» **Your assignment**
Say how many lines of the entries below include "КРИБ", giving nothing but that number.
*** Data Section Begins ***
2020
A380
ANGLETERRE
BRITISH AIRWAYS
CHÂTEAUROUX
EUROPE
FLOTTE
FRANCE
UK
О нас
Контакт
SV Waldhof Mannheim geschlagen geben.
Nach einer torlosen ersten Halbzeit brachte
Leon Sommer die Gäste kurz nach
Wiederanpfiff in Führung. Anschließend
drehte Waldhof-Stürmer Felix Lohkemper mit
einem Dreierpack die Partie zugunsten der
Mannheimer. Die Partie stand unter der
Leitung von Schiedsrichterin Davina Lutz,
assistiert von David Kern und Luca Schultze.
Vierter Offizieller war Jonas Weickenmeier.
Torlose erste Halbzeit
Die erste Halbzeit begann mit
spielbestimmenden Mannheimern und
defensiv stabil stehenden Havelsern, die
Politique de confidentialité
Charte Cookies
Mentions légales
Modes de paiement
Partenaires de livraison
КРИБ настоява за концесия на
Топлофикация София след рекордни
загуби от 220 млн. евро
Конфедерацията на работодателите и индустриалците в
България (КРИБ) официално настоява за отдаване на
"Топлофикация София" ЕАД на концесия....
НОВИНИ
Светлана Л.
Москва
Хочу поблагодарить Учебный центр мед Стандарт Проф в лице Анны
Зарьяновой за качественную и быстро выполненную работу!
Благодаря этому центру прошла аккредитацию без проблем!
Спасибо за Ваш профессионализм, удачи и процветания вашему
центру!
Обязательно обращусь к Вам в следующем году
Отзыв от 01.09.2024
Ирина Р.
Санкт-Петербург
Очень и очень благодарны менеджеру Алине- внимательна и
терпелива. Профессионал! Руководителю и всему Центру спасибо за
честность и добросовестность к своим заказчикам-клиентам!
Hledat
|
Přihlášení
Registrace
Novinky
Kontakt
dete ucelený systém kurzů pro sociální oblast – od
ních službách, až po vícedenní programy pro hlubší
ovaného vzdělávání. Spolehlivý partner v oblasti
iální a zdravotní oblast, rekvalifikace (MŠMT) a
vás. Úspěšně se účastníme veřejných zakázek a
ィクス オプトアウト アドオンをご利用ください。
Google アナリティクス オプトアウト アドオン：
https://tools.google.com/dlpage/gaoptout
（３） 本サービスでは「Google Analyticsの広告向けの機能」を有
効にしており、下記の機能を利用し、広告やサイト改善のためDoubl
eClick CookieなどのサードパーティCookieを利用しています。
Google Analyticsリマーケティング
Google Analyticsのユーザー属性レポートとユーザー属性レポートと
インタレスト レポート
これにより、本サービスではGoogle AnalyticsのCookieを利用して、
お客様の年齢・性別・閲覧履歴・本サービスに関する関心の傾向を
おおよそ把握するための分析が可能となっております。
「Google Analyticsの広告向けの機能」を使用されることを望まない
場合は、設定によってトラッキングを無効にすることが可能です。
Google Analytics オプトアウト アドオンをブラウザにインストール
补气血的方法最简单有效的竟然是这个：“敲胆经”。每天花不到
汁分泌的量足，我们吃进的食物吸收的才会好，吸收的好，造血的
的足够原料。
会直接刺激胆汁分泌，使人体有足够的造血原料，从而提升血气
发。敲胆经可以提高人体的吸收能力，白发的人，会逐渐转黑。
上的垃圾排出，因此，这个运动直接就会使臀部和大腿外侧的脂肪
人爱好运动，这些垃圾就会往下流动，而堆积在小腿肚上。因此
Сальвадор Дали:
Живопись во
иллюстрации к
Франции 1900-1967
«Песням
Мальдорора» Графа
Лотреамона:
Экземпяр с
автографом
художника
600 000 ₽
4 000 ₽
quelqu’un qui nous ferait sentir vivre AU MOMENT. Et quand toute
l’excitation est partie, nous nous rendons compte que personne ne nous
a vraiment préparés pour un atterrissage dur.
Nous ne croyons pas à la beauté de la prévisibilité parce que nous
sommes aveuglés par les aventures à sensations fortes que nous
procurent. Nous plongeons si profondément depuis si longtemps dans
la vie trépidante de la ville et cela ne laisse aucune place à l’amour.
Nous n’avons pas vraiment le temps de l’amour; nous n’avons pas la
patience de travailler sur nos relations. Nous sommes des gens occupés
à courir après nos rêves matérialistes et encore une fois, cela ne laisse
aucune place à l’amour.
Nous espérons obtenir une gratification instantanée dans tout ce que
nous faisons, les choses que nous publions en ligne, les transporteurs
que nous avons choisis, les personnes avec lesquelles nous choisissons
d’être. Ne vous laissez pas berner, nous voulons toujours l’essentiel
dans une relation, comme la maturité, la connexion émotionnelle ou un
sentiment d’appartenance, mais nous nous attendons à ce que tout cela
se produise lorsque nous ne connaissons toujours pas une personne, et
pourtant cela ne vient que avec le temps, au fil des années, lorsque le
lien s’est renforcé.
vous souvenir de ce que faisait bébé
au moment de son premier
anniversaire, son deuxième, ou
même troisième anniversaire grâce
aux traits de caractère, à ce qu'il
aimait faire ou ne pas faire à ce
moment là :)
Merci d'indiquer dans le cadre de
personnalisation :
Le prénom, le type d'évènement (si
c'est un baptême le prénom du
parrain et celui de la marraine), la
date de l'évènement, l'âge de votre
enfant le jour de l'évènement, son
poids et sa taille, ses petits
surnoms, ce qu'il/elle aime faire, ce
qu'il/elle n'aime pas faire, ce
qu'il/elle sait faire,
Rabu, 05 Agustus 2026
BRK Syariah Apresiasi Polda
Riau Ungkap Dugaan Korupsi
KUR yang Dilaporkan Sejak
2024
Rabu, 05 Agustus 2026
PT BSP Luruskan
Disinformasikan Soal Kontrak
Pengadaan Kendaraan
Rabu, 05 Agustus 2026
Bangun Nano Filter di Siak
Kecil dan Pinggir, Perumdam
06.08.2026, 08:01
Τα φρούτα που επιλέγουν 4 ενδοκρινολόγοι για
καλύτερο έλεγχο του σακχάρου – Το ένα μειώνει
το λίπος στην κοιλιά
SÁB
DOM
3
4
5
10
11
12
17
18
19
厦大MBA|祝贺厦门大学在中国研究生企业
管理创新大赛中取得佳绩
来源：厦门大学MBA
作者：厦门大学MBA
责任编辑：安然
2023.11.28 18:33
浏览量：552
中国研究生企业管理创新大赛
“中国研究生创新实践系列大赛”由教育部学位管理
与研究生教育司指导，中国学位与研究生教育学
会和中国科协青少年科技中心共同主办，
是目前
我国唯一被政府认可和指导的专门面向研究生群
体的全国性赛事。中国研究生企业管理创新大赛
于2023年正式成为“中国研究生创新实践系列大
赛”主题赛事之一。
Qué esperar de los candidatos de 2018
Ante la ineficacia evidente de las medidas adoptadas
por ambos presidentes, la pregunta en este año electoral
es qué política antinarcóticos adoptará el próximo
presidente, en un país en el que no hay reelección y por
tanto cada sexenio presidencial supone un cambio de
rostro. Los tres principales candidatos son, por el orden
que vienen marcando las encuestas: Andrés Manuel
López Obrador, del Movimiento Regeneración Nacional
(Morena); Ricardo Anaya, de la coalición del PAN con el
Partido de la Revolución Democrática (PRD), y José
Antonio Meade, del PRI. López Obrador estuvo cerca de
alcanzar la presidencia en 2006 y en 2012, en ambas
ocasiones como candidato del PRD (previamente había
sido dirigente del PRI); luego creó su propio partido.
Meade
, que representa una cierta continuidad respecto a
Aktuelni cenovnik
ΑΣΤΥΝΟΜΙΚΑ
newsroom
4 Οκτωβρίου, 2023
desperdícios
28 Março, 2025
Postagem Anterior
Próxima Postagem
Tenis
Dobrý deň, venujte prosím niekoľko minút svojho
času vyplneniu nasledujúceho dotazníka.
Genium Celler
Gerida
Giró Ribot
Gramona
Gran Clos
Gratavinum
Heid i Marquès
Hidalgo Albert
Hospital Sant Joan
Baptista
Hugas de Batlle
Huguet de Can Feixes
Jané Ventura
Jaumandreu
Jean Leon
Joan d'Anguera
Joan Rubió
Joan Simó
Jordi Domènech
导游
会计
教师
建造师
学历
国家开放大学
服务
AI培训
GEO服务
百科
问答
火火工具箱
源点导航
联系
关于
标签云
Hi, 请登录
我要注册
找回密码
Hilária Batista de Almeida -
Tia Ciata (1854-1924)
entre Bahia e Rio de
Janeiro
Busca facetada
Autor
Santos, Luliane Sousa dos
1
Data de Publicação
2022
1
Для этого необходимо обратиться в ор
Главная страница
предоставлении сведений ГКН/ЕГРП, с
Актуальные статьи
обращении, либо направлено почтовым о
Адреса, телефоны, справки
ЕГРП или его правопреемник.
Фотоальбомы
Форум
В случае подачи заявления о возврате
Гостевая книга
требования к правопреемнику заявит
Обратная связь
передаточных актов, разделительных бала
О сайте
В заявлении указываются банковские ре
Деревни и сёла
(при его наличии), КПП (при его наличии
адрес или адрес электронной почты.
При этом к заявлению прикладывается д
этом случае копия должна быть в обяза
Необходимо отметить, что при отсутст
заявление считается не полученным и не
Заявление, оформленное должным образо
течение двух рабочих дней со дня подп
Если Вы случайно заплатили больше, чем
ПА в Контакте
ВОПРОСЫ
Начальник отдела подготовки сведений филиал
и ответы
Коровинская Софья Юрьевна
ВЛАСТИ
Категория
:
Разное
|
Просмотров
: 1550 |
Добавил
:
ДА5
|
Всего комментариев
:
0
*** Data Section Ends ***
» **Output for this exercise**
2